• [What you need to do]:
Copy out the rows below in full, substituting "vernacular name" for every "common name" and leaving all other text unchanged.

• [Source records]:
·····
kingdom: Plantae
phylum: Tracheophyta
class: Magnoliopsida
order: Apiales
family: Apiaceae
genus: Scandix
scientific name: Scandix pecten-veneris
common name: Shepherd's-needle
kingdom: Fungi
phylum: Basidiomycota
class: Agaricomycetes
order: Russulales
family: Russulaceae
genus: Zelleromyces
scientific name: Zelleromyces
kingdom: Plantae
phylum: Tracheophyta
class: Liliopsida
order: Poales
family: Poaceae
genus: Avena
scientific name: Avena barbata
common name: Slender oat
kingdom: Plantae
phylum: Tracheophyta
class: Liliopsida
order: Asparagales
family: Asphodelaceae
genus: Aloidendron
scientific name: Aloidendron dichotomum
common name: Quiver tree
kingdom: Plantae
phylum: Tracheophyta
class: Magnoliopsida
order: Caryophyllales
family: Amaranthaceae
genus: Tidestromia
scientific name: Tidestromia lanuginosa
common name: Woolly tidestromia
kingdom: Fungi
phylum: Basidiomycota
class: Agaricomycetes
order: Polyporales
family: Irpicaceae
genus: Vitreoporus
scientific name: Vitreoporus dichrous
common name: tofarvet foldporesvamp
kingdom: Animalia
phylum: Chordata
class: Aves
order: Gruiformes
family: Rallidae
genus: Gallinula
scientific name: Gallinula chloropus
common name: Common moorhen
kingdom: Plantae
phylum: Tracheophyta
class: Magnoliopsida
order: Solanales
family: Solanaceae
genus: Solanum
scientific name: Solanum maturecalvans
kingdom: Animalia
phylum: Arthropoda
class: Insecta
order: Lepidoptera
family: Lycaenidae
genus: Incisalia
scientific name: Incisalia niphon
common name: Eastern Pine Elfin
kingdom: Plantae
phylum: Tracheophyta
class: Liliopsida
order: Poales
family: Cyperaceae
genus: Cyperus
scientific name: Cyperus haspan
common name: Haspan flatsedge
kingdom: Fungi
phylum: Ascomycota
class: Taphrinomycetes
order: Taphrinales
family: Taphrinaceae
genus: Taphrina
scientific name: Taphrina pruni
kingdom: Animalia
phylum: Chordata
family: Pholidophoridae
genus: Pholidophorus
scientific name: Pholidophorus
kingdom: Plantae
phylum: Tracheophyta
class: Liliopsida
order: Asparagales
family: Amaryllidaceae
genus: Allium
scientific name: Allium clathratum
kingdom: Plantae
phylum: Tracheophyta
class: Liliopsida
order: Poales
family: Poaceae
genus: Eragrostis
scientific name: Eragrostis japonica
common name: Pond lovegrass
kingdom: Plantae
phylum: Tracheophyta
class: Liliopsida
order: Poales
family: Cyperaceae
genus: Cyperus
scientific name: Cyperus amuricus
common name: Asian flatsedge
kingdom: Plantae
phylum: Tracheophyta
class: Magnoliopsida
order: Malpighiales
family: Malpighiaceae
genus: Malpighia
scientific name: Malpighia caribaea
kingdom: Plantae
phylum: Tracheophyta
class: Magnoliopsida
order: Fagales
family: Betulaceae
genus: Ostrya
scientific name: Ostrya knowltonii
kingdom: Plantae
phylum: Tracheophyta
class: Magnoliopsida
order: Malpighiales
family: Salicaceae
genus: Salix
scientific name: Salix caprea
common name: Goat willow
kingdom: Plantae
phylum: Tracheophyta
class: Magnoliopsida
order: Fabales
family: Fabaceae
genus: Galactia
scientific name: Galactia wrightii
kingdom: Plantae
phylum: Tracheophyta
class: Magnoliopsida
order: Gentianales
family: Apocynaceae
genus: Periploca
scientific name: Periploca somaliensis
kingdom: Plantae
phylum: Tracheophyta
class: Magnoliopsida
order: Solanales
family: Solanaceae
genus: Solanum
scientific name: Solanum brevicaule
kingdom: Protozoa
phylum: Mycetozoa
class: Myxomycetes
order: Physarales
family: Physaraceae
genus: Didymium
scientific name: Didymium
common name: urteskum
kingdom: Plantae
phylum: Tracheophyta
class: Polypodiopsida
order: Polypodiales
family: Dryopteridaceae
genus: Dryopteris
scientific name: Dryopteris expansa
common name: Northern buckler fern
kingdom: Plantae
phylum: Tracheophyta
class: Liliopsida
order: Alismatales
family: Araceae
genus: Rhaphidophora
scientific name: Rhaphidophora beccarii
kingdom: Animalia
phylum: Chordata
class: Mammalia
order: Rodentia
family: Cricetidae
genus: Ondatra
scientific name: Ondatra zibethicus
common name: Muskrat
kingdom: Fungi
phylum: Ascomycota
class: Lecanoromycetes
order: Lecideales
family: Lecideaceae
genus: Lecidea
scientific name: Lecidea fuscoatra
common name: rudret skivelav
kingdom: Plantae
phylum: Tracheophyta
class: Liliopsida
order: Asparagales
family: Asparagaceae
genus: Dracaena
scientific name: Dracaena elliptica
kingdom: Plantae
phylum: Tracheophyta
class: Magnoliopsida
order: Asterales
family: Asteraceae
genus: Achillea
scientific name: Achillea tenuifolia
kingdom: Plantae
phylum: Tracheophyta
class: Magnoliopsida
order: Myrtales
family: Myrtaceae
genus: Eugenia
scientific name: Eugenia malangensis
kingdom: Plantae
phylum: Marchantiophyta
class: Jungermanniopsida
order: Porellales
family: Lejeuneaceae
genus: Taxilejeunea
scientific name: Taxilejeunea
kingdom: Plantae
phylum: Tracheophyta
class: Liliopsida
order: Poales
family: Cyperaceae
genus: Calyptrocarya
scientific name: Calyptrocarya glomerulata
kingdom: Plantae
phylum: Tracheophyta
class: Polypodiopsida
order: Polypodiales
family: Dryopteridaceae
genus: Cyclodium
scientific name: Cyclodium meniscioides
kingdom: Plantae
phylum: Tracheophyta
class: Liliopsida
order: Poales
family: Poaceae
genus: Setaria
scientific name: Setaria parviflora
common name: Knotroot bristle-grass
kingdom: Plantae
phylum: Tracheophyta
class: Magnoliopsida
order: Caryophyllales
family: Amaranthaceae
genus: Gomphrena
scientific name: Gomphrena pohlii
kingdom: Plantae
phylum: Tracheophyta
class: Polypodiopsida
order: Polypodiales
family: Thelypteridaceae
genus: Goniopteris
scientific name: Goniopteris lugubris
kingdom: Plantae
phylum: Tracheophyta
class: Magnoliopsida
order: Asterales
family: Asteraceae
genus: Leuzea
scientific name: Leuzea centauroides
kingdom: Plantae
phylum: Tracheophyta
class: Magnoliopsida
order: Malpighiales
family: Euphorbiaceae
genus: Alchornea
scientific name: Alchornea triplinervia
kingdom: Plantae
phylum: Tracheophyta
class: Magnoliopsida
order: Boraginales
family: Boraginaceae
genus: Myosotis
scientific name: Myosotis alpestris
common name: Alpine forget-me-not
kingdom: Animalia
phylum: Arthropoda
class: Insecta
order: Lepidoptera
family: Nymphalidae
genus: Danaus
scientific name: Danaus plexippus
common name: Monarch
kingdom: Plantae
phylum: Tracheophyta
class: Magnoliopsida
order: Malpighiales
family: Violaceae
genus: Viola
·····
• [Exercise output]:
kingdom: Plantae
phylum: Tracheophyta
class: Magnoliopsida
order: Apiales
family: Apiaceae
genus: Scandix
scientific name: Scandix pecten-veneris
vernacular name: Shepherd's-needle
kingdom: Fungi
phylum: Basidiomycota
class: Agaricomycetes
order: Russulales
family: Russulaceae
genus: Zelleromyces
scientific name: Zelleromyces
kingdom: Plantae
phylum: Tracheophyta
class: Liliopsida
order: Poales
family: Poaceae
genus: Avena
scientific name: Avena barbata
vernacular name: Slender oat
kingdom: Plantae
phylum: Tracheophyta
class: Liliopsida
order: Asparagales
family: Asphodelaceae
genus: Aloidendron
scientific name: Aloidendron dichotomum
vernacular name: Quiver tree
kingdom: Plantae
phylum: Tracheophyta
class: Magnoliopsida
order: Caryophyllales
family: Amaranthaceae
genus: Tidestromia
scientific name: Tidestromia lanuginosa
vernacular name: Woolly tidestromia
kingdom: Fungi
phylum: Basidiomycota
class: Agaricomycetes
order: Polyporales
family: Irpicaceae
genus: Vitreoporus
scientific name: Vitreoporus dichrous
vernacular name: tofarvet foldporesvamp
kingdom: Animalia
phylum: Chordata
class: Aves
order: Gruiformes
family: Rallidae
genus: Gallinula
scientific name: Gallinula chloropus
vernacular name: Common moorhen
kingdom: Plantae
phylum: Tracheophyta
class: Magnoliopsida
order: Solanales
family: Solanaceae
genus: Solanum
scientific name: Solanum maturecalvans
kingdom: Animalia
phylum: Arthropoda
class: Insecta
order: Lepidoptera
family: Lycaenidae
genus: Incisalia
scientific name: Incisalia niphon
vernacular name: Eastern Pine Elfin
kingdom: Plantae
phylum: Tracheophyta
class: Liliopsida
order: Poales
family: Cyperaceae
genus: Cyperus
scientific name: Cyperus haspan
vernacular name: Haspan flatsedge
kingdom: Fungi
phylum: Ascomycota
class: Taphrinomycetes
order: Taphrinales
family: Taphrinaceae
genus: Taphrina
scientific name: Taphrina pruni
kingdom: Animalia
phylum: Chordata
family: Pholidophoridae
genus: Pholidophorus
scientific name: Pholidophorus
kingdom: Plantae
phylum: Tracheophyta
class: Liliopsida
order: Asparagales
family: Amaryllidaceae
genus: Allium
scientific name: Allium clathratum
kingdom: Plantae
phylum: Tracheophyta
class: Liliopsida
order: Poales
family: Poaceae
genus: Eragrostis
scientific name: Eragrostis japonica
vernacular name: Pond lovegrass
kingdom: Plantae
phylum: Tracheophyta
class: Liliopsida
order: Poales
family: Cyperaceae
genus: Cyperus
scientific name: Cyperus amuricus
vernacular name: Asian flatsedge
kingdom: Plantae
phylum: Tracheophyta
class: Magnoliopsida
order: Malpighiales
family: Malpighiaceae
genus: Malpighia
scientific name: Malpighia caribaea
kingdom: Plantae
phylum: Tracheophyta
class: Magnoliopsida
order: Fagales
family: Betulaceae
genus: Ostrya
scientific name: Ostrya knowltonii
kingdom: Plantae
phylum: Tracheophyta
class: Magnoliopsida
order: Malpighiales
family: Salicaceae
genus: Salix
scientific name: Salix caprea
vernacular name: Goat willow
kingdom: Plantae
phylum: Tracheophyta
class: Magnoliopsida
order: Fabales
family: Fabaceae
genus: Galactia
scientific name: Galactia wrightii
kingdom: Plantae
phylum: Tracheophyta
class: Magnoliopsida
order: Gentianales
family: Apocynaceae
genus: Periploca
scientific name: Periploca somaliensis
kingdom: Plantae
phylum: Tracheophyta
class: Magnoliopsida
order: Solanales
family: Solanaceae
genus: Solanum
scientific name: Solanum brevicaule
kingdom: Protozoa
phylum: Mycetozoa
class: Myxomycetes
order: Physarales
family: Physaraceae
genus: Didymium
scientific name: Didymium
vernacular name: urteskum
kingdom: Plantae
phylum: Tracheophyta
class: Polypodiopsida
order: Polypodiales
family: Dryopteridaceae
genus: Dryopteris
scientific name: Dryopteris expansa
vernacular name: Northern buckler fern
kingdom: Plantae
phylum: Tracheophyta
class: Liliopsida
order: Alismatales
family: Araceae
genus: Rhaphidophora
scientific name: Rhaphidophora beccarii
kingdom: Animalia
phylum: Chordata
class: Mammalia
order: Rodentia
family: Cricetidae
genus: Ondatra
scientific name: Ondatra zibethicus
vernacular name: Muskrat
kingdom: Fungi
phylum: Ascomycota
class: Lecanoromycetes
order: Lecideales
family: Lecideaceae
genus: Lecidea
scientific name: Lecidea fuscoatra
vernacular name: rudret skivelav
kingdom: Plantae
phylum: Tracheophyta
class: Liliopsida
order: Asparagales
family: Asparagaceae
genus: Dracaena
scientific name: Dracaena elliptica
kingdom: Plantae
phylum: Tracheophyta
class: Magnoliopsida
order: Asterales
family: Asteraceae
genus: Achillea
scientific name: Achillea tenuifolia
kingdom: Plantae
phylum: Tracheophyta
class: Magnoliopsida
order: Myrtales
family: Myrtaceae
genus: Eugenia
scientific name: Eugenia malangensis
kingdom: Plantae
phylum: Marchantiophyta
class: Jungermanniopsida
order: Porellales
family: Lejeuneaceae
genus: Taxilejeunea
scientific name: Taxilejeunea
kingdom: Plantae
phylum: Tracheophyta
class: Liliopsida
order: Poales
family: Cyperaceae
genus: Calyptrocarya
scientific name: Calyptrocarya glomerulata
kingdom: Plantae
phylum: Tracheophyta
class: Polypodiopsida
order: Polypodiales
family: Dryopteridaceae
genus: Cyclodium
scientific name: Cyclodium meniscioides
kingdom: Plantae
phylum: Tracheophyta
class: Liliopsida
order: Poales
family: Poaceae
genus: Setaria
scientific name: Setaria parviflora
vernacular name: Knotroot bristle-grass
kingdom: Plantae
phylum: Tracheophyta
class: Magnoliopsida
order: Caryophyllales
family: Amaranthaceae
genus: Gomphrena
scientific name: Gomphrena pohlii
kingdom: Plantae
phylum: Tracheophyta
class: Polypodiopsida
order: Polypodiales
family: Thelypteridaceae
genus: Goniopteris
scientific name: Goniopteris lugubris
kingdom: Plantae
phylum: Tracheophyta
class: Magnoliopsida
order: Asterales
family: Asteraceae
genus: Leuzea
scientific name: Leuzea centauroides
kingdom: Plantae
phylum: Tracheophyta
class: Magnoliopsida
order: Malpighiales
family: Euphorbiaceae
genus: Alchornea
scientific name: Alchornea triplinervia
kingdom: Plantae
phylum: Tracheophyta
class: Magnoliopsida
order: Boraginales
family: Boraginaceae
genus: Myosotis
scientific name: Myosotis alpestris
vernacular name: Alpine forget-me-not
kingdom: Animalia
phylum: Arthropoda
class: Insecta
order: Lepidoptera
family: Nymphalidae
genus: Danaus
scientific name: Danaus plexippus
vernacular name: Monarch
kingdom: Plantae
phylum: Tracheophyta
class: Magnoliopsida
order: Malpighiales
family: Violaceae
genus: Viola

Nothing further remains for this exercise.